[Start of section]

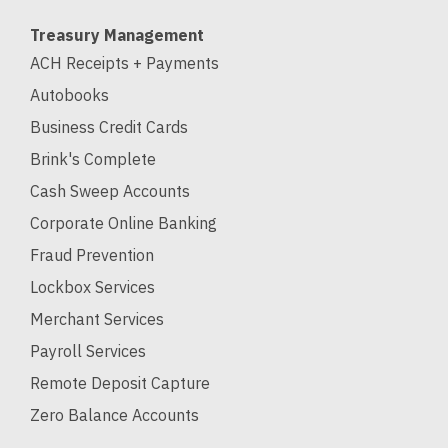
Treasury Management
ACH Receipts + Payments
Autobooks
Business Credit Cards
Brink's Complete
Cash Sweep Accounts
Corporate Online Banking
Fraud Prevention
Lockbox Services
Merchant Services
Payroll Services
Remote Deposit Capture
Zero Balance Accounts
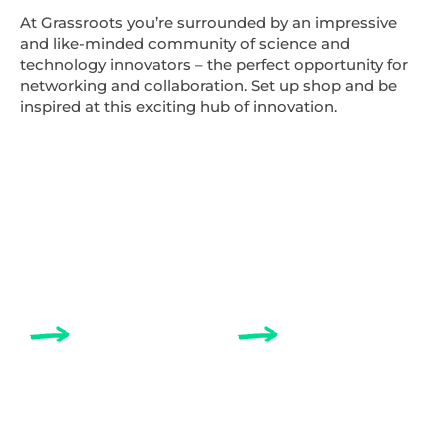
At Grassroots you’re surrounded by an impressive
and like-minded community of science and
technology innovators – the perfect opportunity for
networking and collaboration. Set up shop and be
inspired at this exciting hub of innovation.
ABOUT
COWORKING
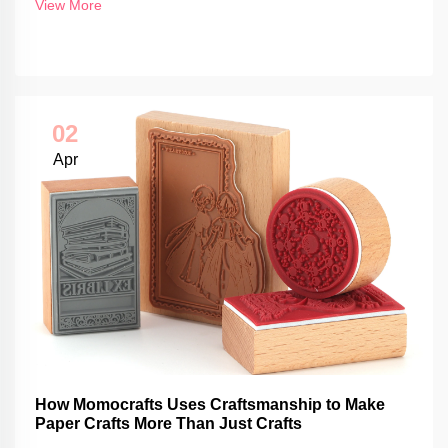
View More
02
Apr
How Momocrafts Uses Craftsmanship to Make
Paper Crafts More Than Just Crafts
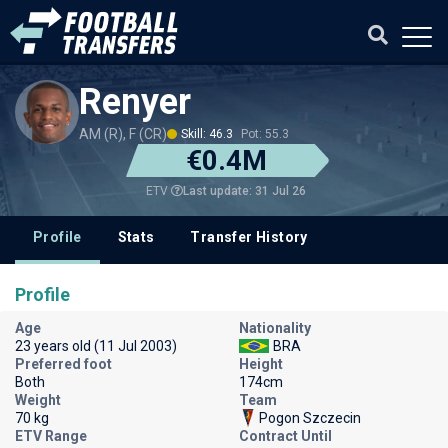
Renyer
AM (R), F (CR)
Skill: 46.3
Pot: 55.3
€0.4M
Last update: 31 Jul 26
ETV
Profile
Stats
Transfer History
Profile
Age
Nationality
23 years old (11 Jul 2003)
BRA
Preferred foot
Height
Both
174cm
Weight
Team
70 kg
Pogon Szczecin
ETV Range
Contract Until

[End of section]
[Start of section]

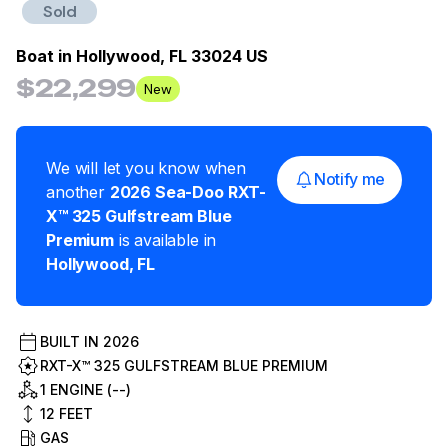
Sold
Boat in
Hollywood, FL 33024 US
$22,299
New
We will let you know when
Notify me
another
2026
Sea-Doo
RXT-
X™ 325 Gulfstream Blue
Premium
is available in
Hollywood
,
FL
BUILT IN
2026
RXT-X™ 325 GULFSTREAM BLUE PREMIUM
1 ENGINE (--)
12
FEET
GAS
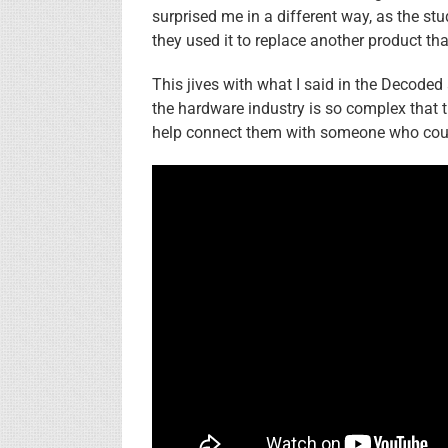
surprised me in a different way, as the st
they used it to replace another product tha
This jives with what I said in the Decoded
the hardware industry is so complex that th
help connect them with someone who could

[End of section]

To do - Reproduce, line for line, the part of the records that opens with the line containing "Treasury Management" and closes with the line containing "Paper Crafts More Than Just Crafts", both of those lines included. Leave the pictures out of the answer.

Response -
Treasury Management
ACH Receipts + Payments
Autobooks
Business Credit Cards
Brink's Complete
Cash Sweep Accounts
Corporate Online Banking
Fraud Prevention
Lockbox Services
Merchant Services
Payroll Services
Remote Deposit Capture
Zero Balance Accounts
At Grassroots you’re surrounded by an impressive
and like-minded community of science and
technology innovators – the perfect opportunity for
networking and collaboration. Set up shop and be
inspired at this exciting hub of innovation.
ABOUT
COWORKING
View More
02
Apr
How Momocrafts Uses Craftsmanship to Make
Paper Crafts More Than Just Crafts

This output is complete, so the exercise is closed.